Lord, even as I write about Protestants, drive from me the spirit of sloth, despair, lust for power, and idle chatter

Lord, even as I write about Protestants, drive from me the spirit of sloth, despair, lust for power, and idle chatter March 3, 2017

Luther posting his 95 theses in 1517 (1872) - PD-Art, via Wikimedia Commons
Luther posting his 95 theses in 1517 (1872) – PD-Art, via Wikimedia Commons

The origins of the Great Fast, I am told, lie in the catechumenate. In anticipation of baptism at Pascha, catechumens were instructed to fast in preparation, and as I was told during my catechumenate, the entire church began to fast in solidarity with the catechumens, using the time as a penitential season to prepare together for the celebration of the Lord’s resurrection. When we fast from vertebrates and anything that comes from a vertebrate (including the olive oil and wine that used to be held in animal skins), we remember our own catechumenates, our own journey to baptism into the fullness of the Catholic Church.

For me to remember my catechumenate – in my case, a journey toward chrismation, as my evangelical baptism with water and the Trinitarian formula is considered valid in the Church – is also to remember from where I came: Protestantism. My Protestant journey is very complicated: one could say that I was from Chinese evangelicalism, but this is only partially true, with all the various intersections of Latino Pentecostalism and the black church through it; for the last eight years of my Protestant life, I had been received by confirmation into the Anglican Communion and therefore into all of its various and glorious fractures as well.

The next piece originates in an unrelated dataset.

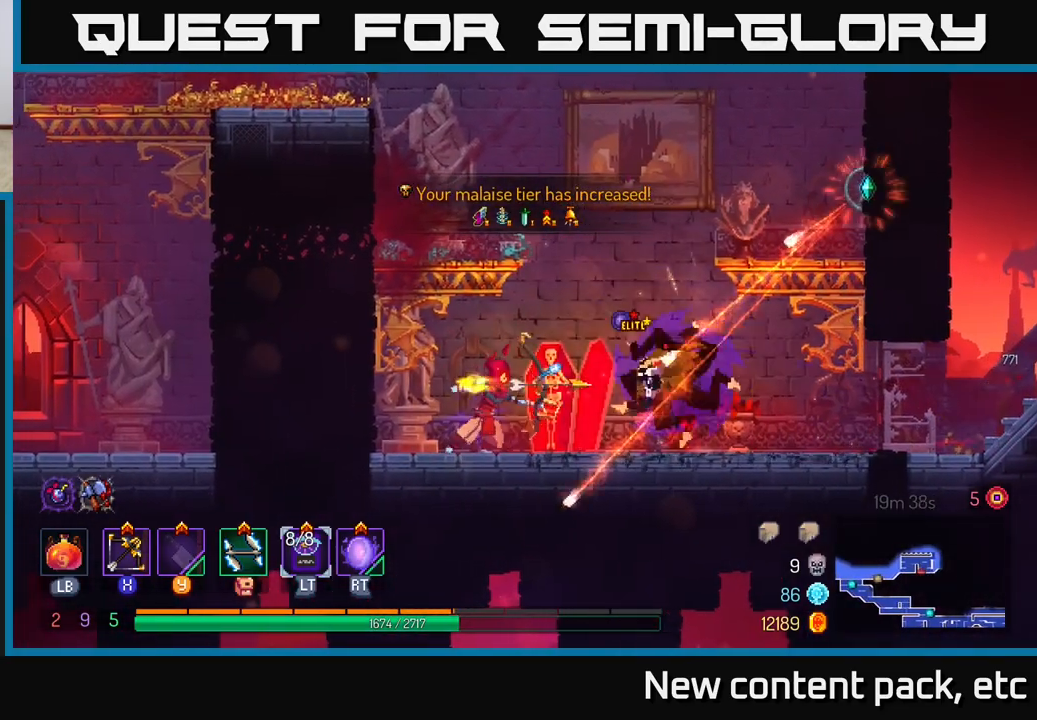
{"buttons": [], "left_stick": "center", "right_stick": "center", "events": [[167, "left_stick", "left"], [183, "B", "down"], [283, "B", "up"], [333, "B", "down"], [350, "left_stick", "up-left"], [417, "B", "up"], [483, "left_stick", "center"]]}
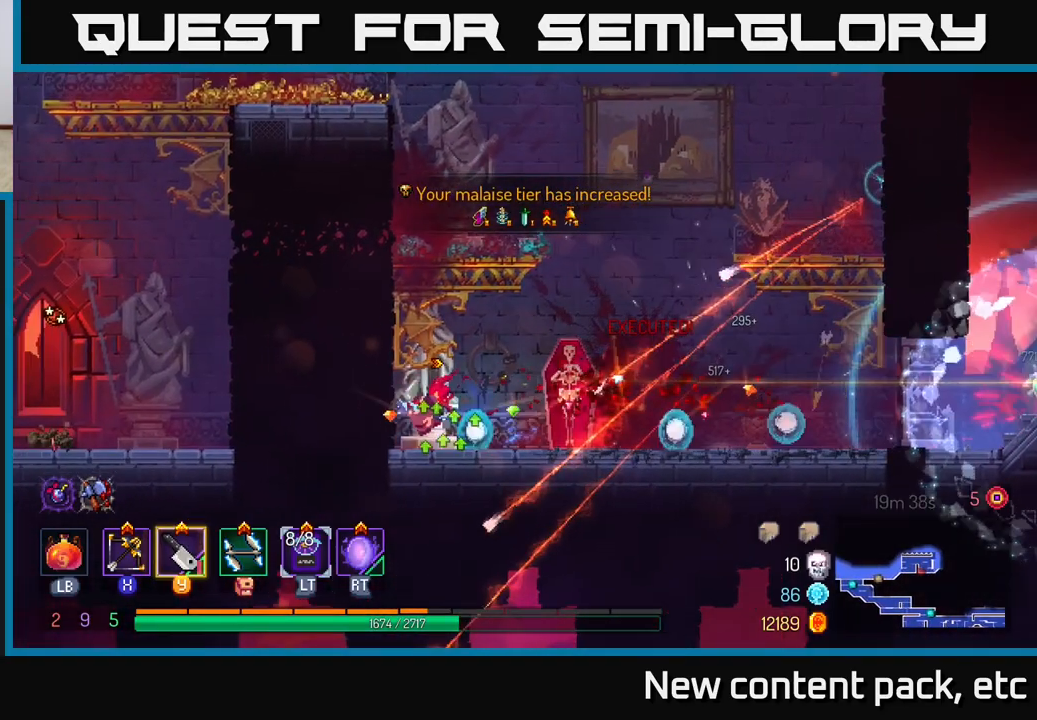
{"buttons": [], "left_stick": "up-left", "right_stick": "center", "events": [[467, "left_stick", "up-left"]]}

This last week, I have been plunged into the memory of from where I came in a very visceral way. Indignant at how both the Latin hierarch in Vancouver with whom I am in full communion and my evangelical friends were victims of what I called the ‘double blackmail’ of the Franklin Graham visitation to Vancouver, I wrote one very long piece against the ineffective ‘ecumenical’ opposition to Graham, one short reflective piece reflecting on the ‘hollow completeness’ I felt while writing it, and another long piece on the ‘double blackmail’ itself. Although I have tried to be very careful to locate myself within the Kyivan Church where my hierarch in Vancouver did not sign any of the letters, I have found that at best Protestants reading these pieces think I’m quirky and at worse think I have an axe to grind.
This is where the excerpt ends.